Input records:
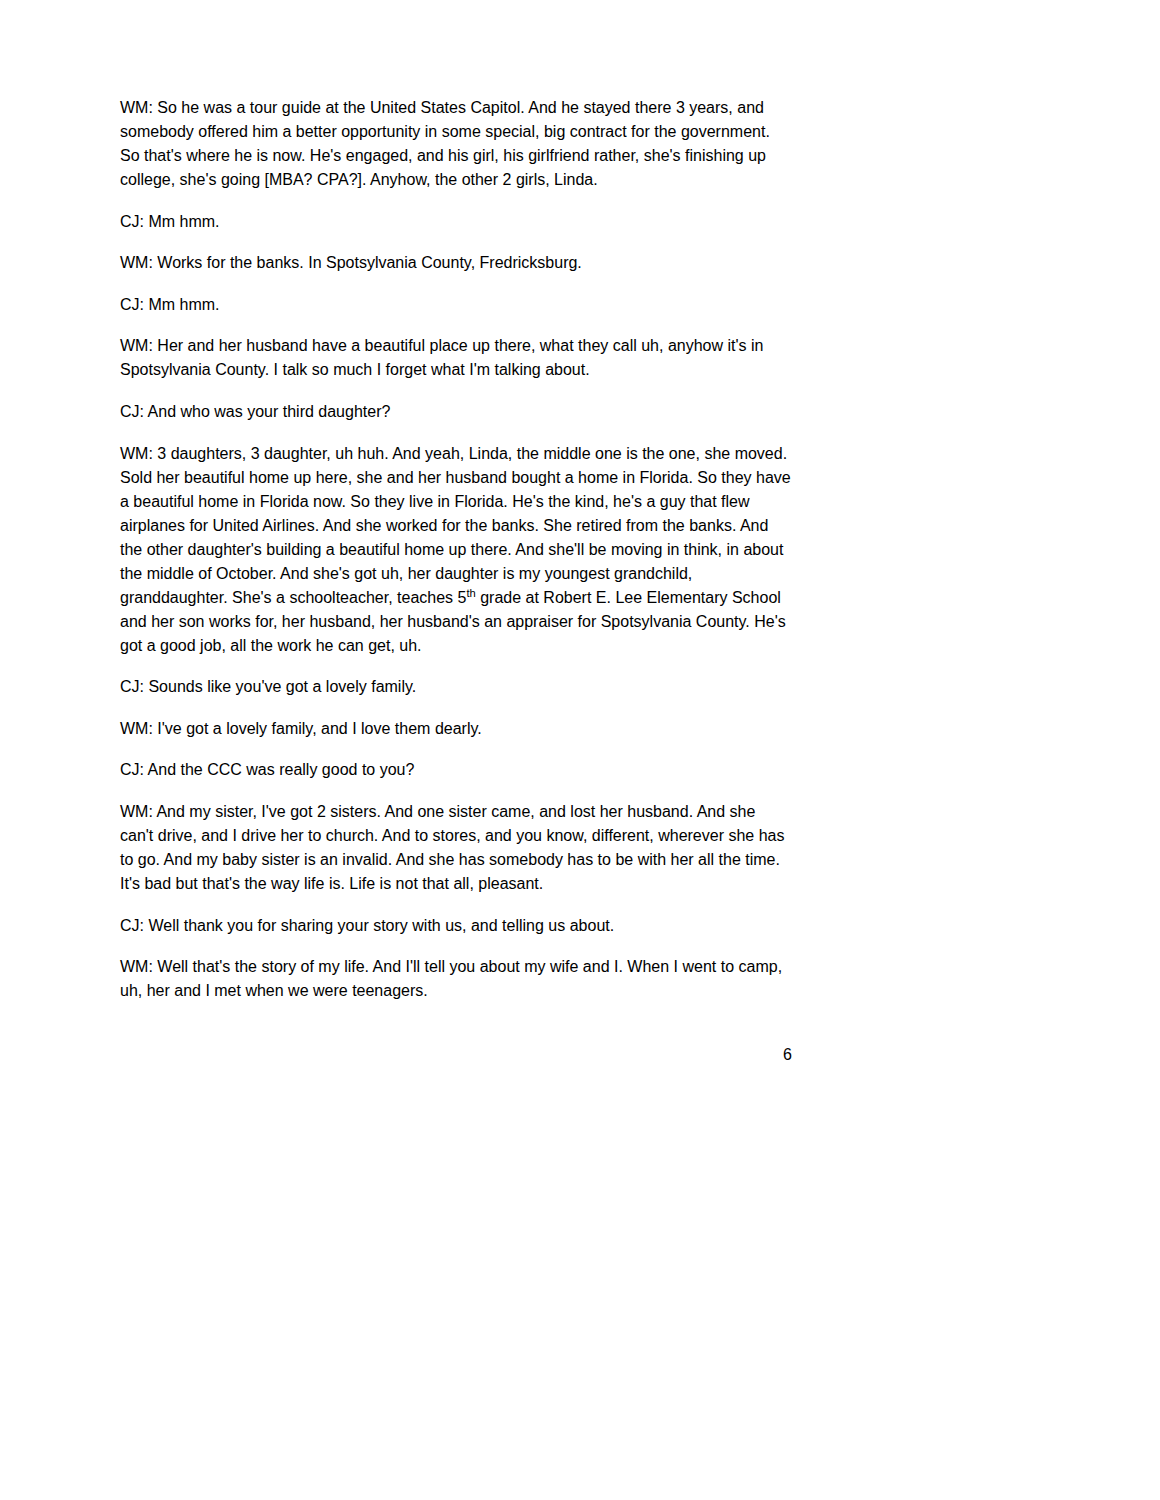WM: So he was a tour guide at the United States Capitol. And he stayed there 3 years, and somebody offered him a better opportunity in some special, big contract for the government. So that's where he is now. He's engaged, and his girl, his girlfriend rather, she's finishing up college, she's going [MBA? CPA?]. Anyhow, the other 2 girls, Linda.
CJ: Mm hmm.
WM: Works for the banks. In Spotsylvania County, Fredricksburg.
CJ: Mm hmm.
WM: Her and her husband have a beautiful place up there, what they call uh, anyhow it's in Spotsylvania County. I talk so much I forget what I'm talking about.
CJ: And who was your third daughter?
WM: 3 daughters, 3 daughter, uh huh. And yeah, Linda, the middle one is the one, she moved. Sold her beautiful home up here, she and her husband bought a home in Florida. So they have a beautiful home in Florida now. So they live in Florida. He's the kind, he's a guy that flew airplanes for United Airlines. And she worked for the banks. She retired from the banks. And the other daughter's building a beautiful home up there. And she'll be moving in think, in about the middle of October. And she's got uh, her daughter is my youngest grandchild, granddaughter. She's a schoolteacher, teaches 5th grade at Robert E. Lee Elementary School and her son works for, her husband, her husband's an appraiser for Spotsylvania County. He's got a good job, all the work he can get, uh.
CJ: Sounds like you've got a lovely family.
WM: I've got a lovely family, and I love them dearly.
CJ: And the CCC was really good to you?
WM: And my sister, I've got 2 sisters. And one sister came, and lost her husband. And she can't drive, and I drive her to church. And to stores, and you know, different, wherever she has to go. And my baby sister is an invalid. And she has somebody has to be with her all the time. It's bad but that's the way life is. Life is not that all, pleasant.
CJ: Well thank you for sharing your story with us, and telling us about.
WM: Well that's the story of my life. And I'll tell you about my wife and I. When I went to camp, uh, her and I met when we were teenagers.
6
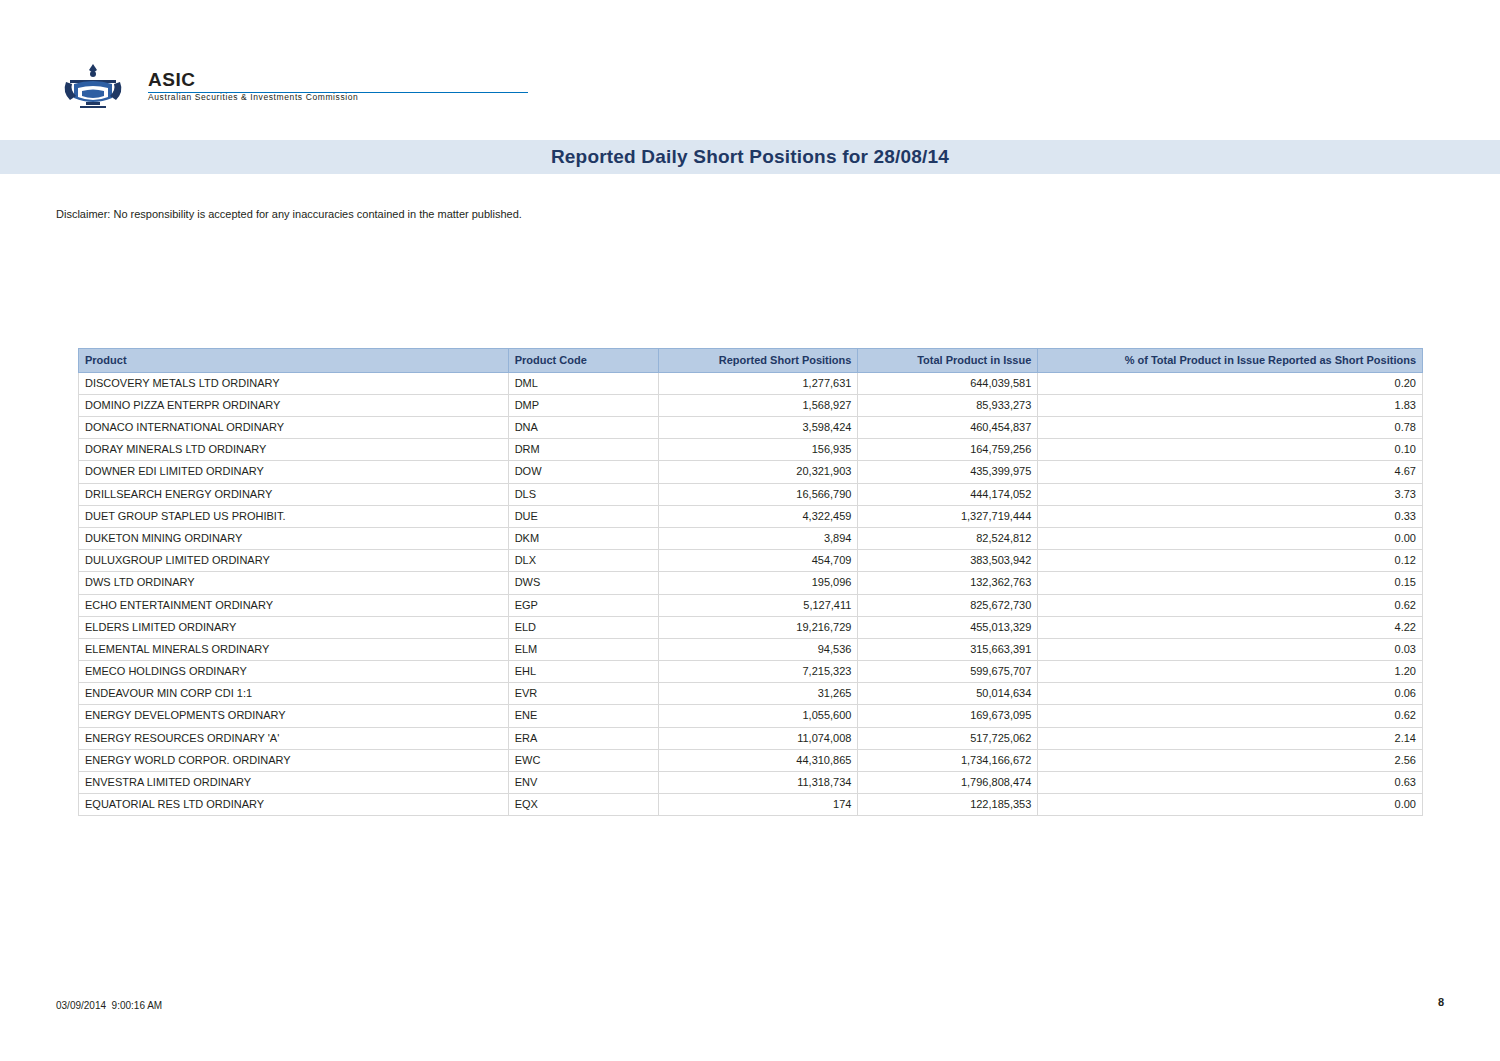ASIC
Australian Securities & Investments Commission
Reported Daily Short Positions for 28/08/14
Disclaimer: No responsibility is accepted for any inaccuracies contained in the matter published.
| Product | Product Code | Reported Short Positions | Total Product in Issue | % of Total Product in Issue Reported as Short Positions |
| --- | --- | --- | --- | --- |
| DISCOVERY METALS LTD ORDINARY | DML | 1,277,631 | 644,039,581 | 0.20 |
| DOMINO PIZZA ENTERPR ORDINARY | DMP | 1,568,927 | 85,933,273 | 1.83 |
| DONACO INTERNATIONAL ORDINARY | DNA | 3,598,424 | 460,454,837 | 0.78 |
| DORAY MINERALS LTD ORDINARY | DRM | 156,935 | 164,759,256 | 0.10 |
| DOWNER EDI LIMITED ORDINARY | DOW | 20,321,903 | 435,399,975 | 4.67 |
| DRILLSEARCH ENERGY ORDINARY | DLS | 16,566,790 | 444,174,052 | 3.73 |
| DUET GROUP STAPLED US PROHIBIT. | DUE | 4,322,459 | 1,327,719,444 | 0.33 |
| DUKETON MINING ORDINARY | DKM | 3,894 | 82,524,812 | 0.00 |
| DULUXGROUP LIMITED ORDINARY | DLX | 454,709 | 383,503,942 | 0.12 |
| DWS LTD ORDINARY | DWS | 195,096 | 132,362,763 | 0.15 |
| ECHO ENTERTAINMENT ORDINARY | EGP | 5,127,411 | 825,672,730 | 0.62 |
| ELDERS LIMITED ORDINARY | ELD | 19,216,729 | 455,013,329 | 4.22 |
| ELEMENTAL MINERALS ORDINARY | ELM | 94,536 | 315,663,391 | 0.03 |
| EMECO HOLDINGS ORDINARY | EHL | 7,215,323 | 599,675,707 | 1.20 |
| ENDEAVOUR MIN CORP CDI 1:1 | EVR | 31,265 | 50,014,634 | 0.06 |
| ENERGY DEVELOPMENTS ORDINARY | ENE | 1,055,600 | 169,673,095 | 0.62 |
| ENERGY RESOURCES ORDINARY 'A' | ERA | 11,074,008 | 517,725,062 | 2.14 |
| ENERGY WORLD CORPOR. ORDINARY | EWC | 44,310,865 | 1,734,166,672 | 2.56 |
| ENVESTRA LIMITED ORDINARY | ENV | 11,318,734 | 1,796,808,474 | 0.63 |
| EQUATORIAL RES LTD ORDINARY | EQX | 174 | 122,185,353 | 0.00 |
03/09/2014 9:00:16 AM
8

Task prompt:
Reproduce exactly the lines above that run from the one with "WM: I've got" to the one with "Reported Daily Short Positions for 28/08/14", both included, leaving pictures out.

Result for this exercise:
WM: I've got a lovely family, and I love them dearly.
CJ: And the CCC was really good to you?
WM: And my sister, I've got 2 sisters. And one sister came, and lost her husband. And she can't drive, and I drive her to church. And to stores, and you know, different, wherever she has to go. And my baby sister is an invalid. And she has somebody has to be with her all the time. It's bad but that's the way life is. Life is not that all, pleasant.
CJ: Well thank you for sharing your story with us, and telling us about.
WM: Well that's the story of my life. And I'll tell you about my wife and I. When I went to camp, uh, her and I met when we were teenagers.
6
ASIC
Australian Securities & Investments Commission
Reported Daily Short Positions for 28/08/14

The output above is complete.